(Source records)
::::

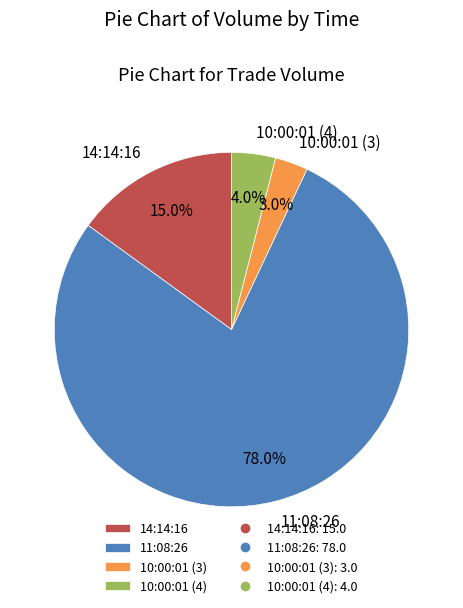

To the nearest percent, what is the combined percentage of 10:00:01 (4) and 14:14:16?

19%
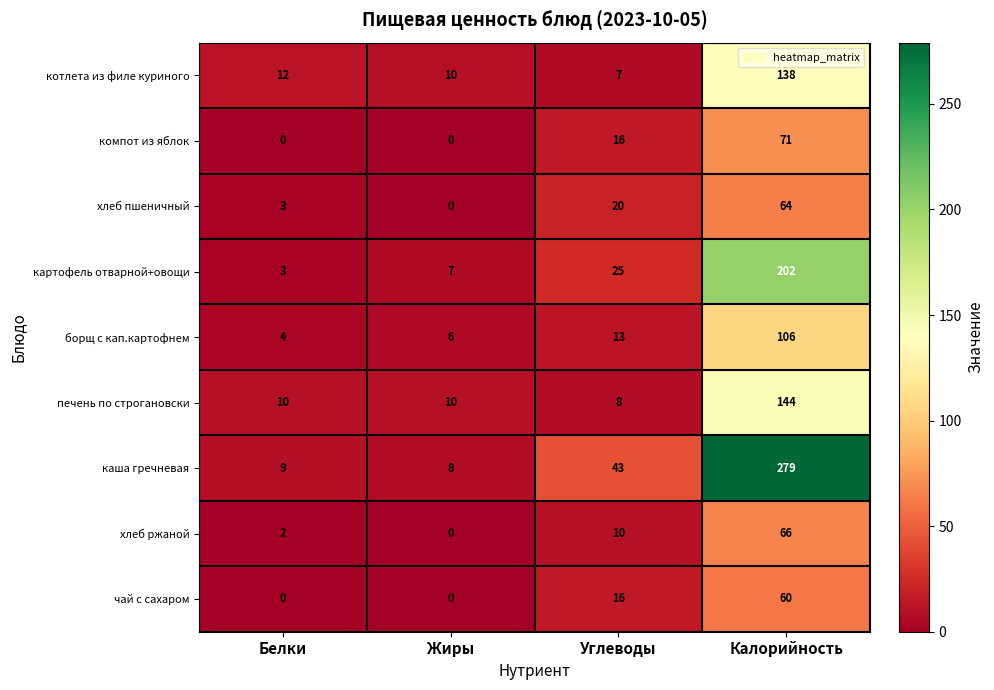

At which category does the chart reach its peak across all series?

Калорийность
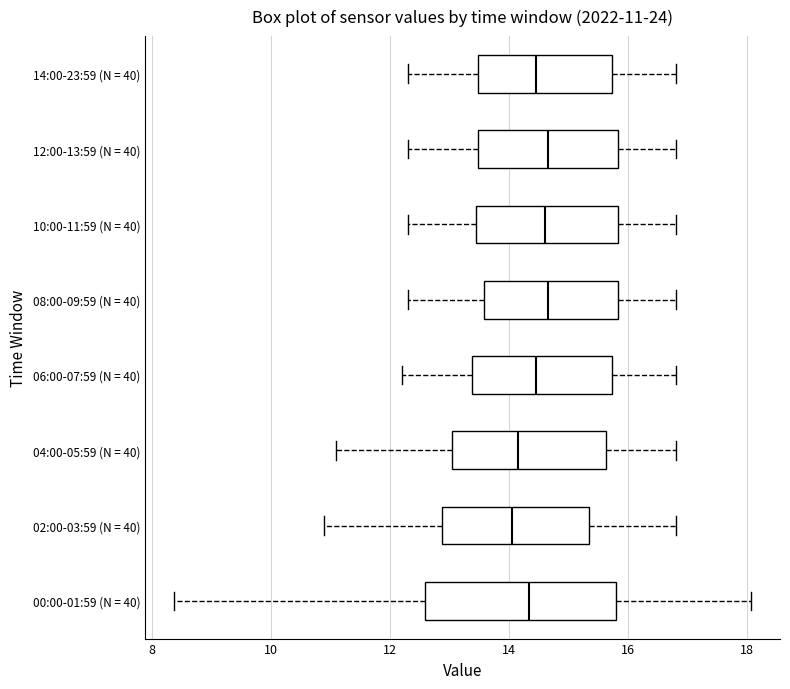

Comparing the boxes themselves (not the whiskers), which one is the widest?

00:00-01:59 (N = 40)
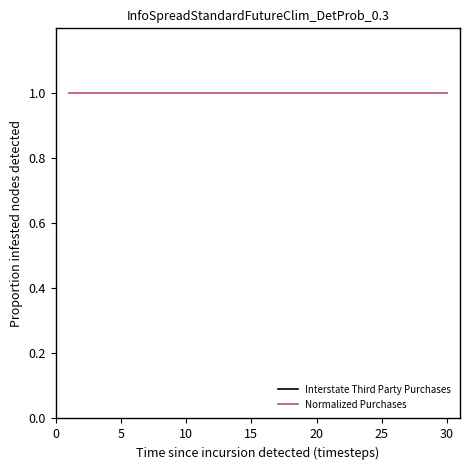

What are all the series names shown in the legend?

Interstate Third Party Purchases, Normalized Purchases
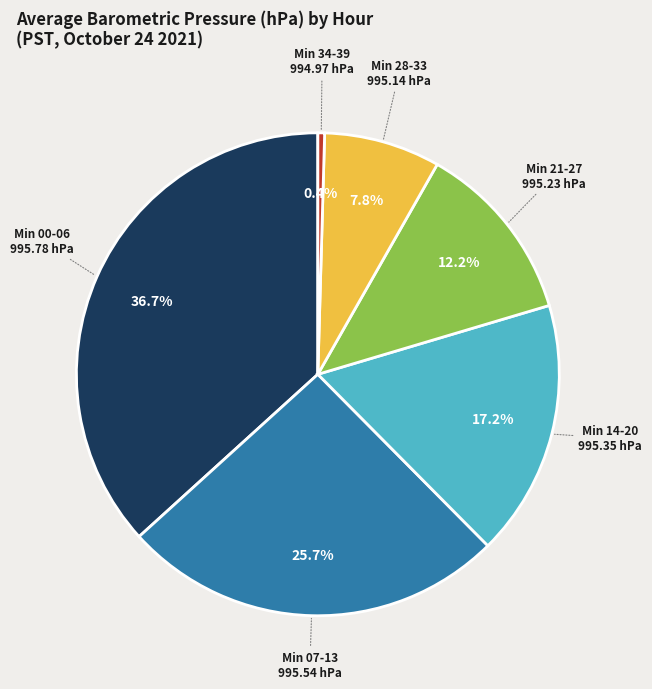

What portion of the pie excludes Min 00-06?

63.3%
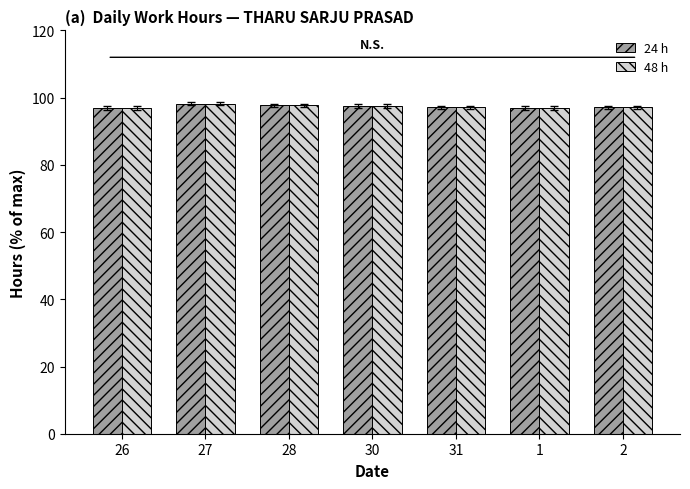

What is the highest value of the 24 h series?

98.2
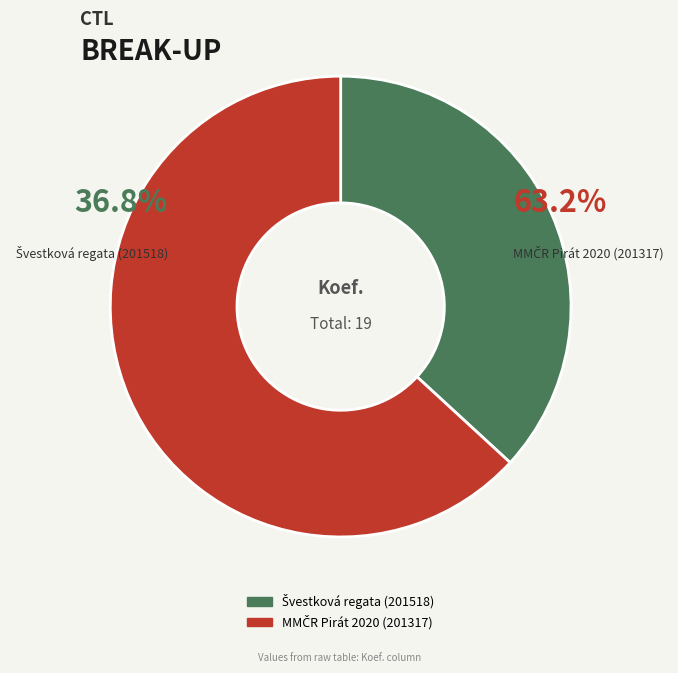

To the nearest percent, what is the average slice percentage?

50%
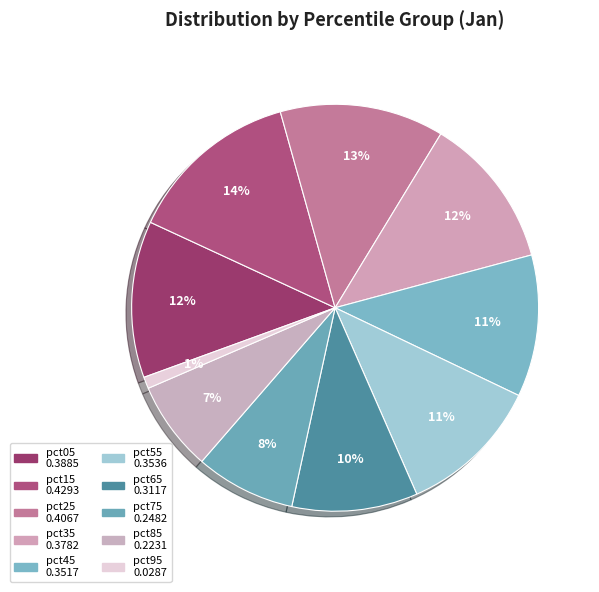

How many segments does this pie chart have?

10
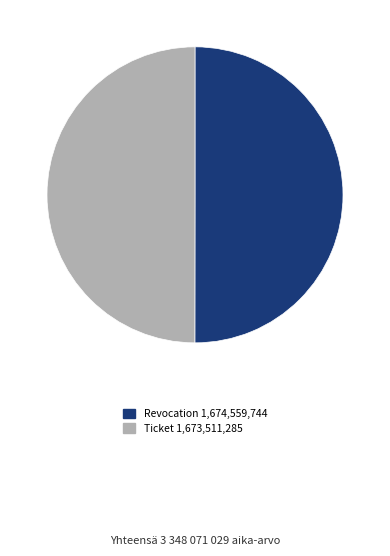

Approximately how many times larger is the value at Revocation compared to Ticket?

1.0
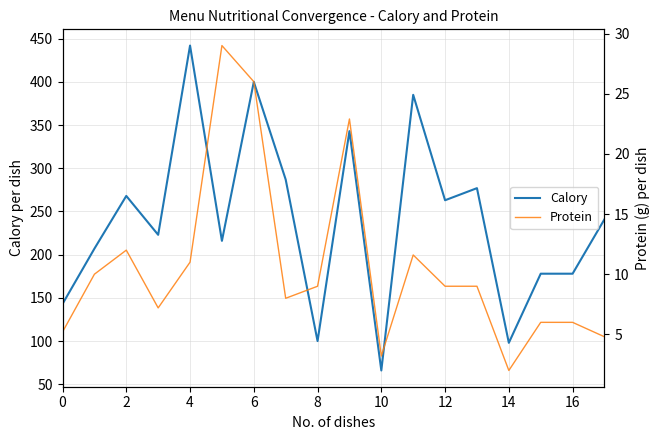

Is it true that Calory equals 143.0 at 0?

True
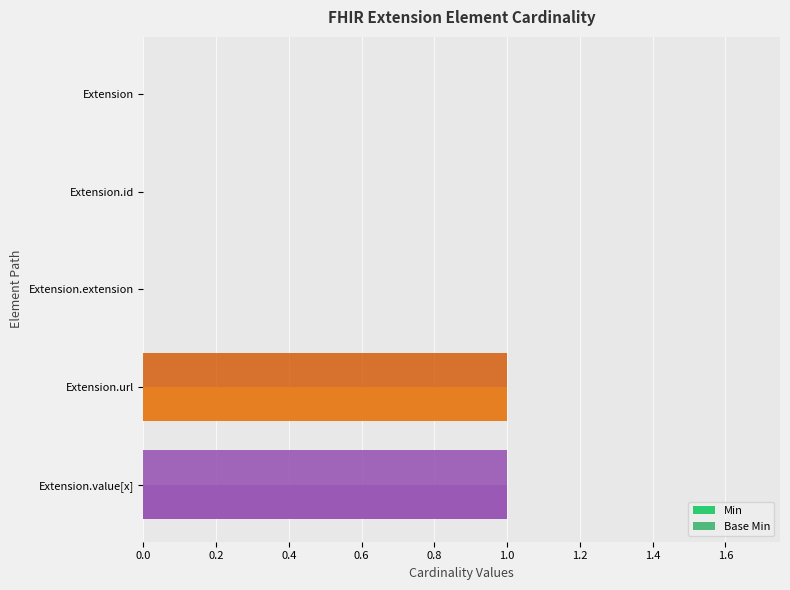

Count the number of categories in the chart.

5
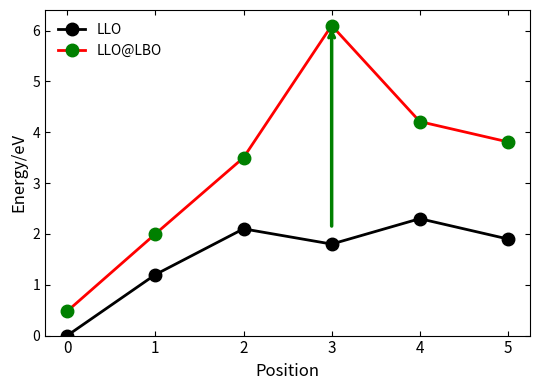

How many lines are shown in the chart?

2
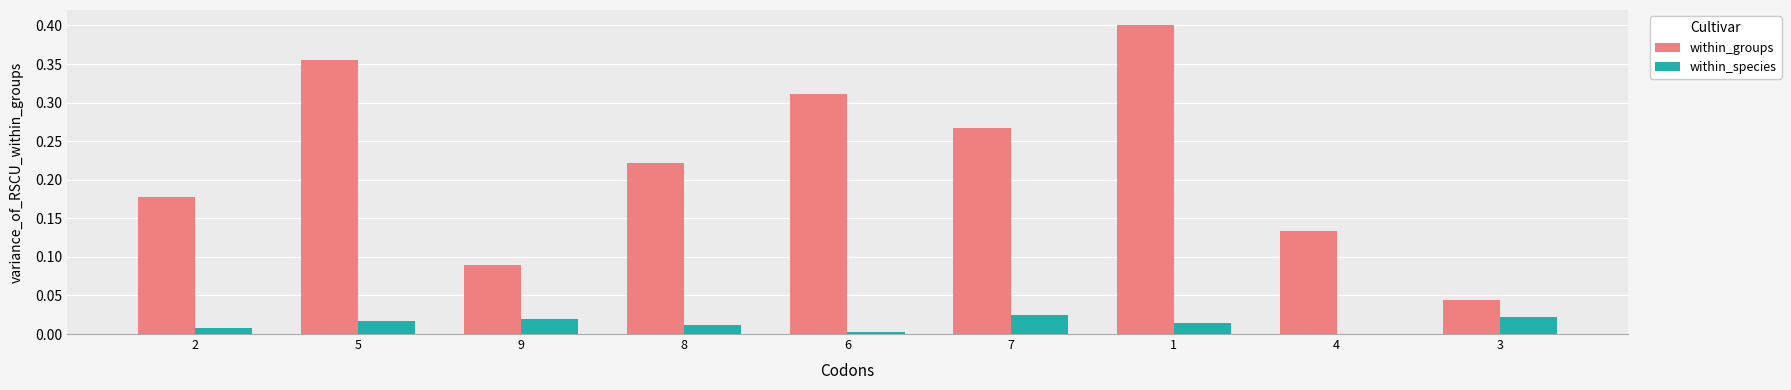

What is the sum of all within_groups values?

2.0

::::

Copy out the lines of the rows above word for word, covering every row, but leave out the picture lines.

To the nearest percent, what is the combined percentage of 10:00:01 (4) and 14:14:16?

19%

At which category does the chart reach its peak across all series?

Калорийность

Comparing the boxes themselves (not the whiskers), which one is the widest?

00:00-01:59 (N = 40)

What are all the series names shown in the legend?

Interstate Third Party Purchases, Normalized Purchases

What portion of the pie excludes Min 00-06?

63.3%

What is the highest value of the 24 h series?

98.2

To the nearest percent, what is the average slice percentage?

50%

How many segments does this pie chart have?

10

Approximately how many times larger is the value at Revocation compared to Ticket?

1.0

Is it true that Calory equals 143.0 at 0?

True

Count the number of categories in the chart.

5

How many lines are shown in the chart?

2

What is the sum of all within_groups values?

2.0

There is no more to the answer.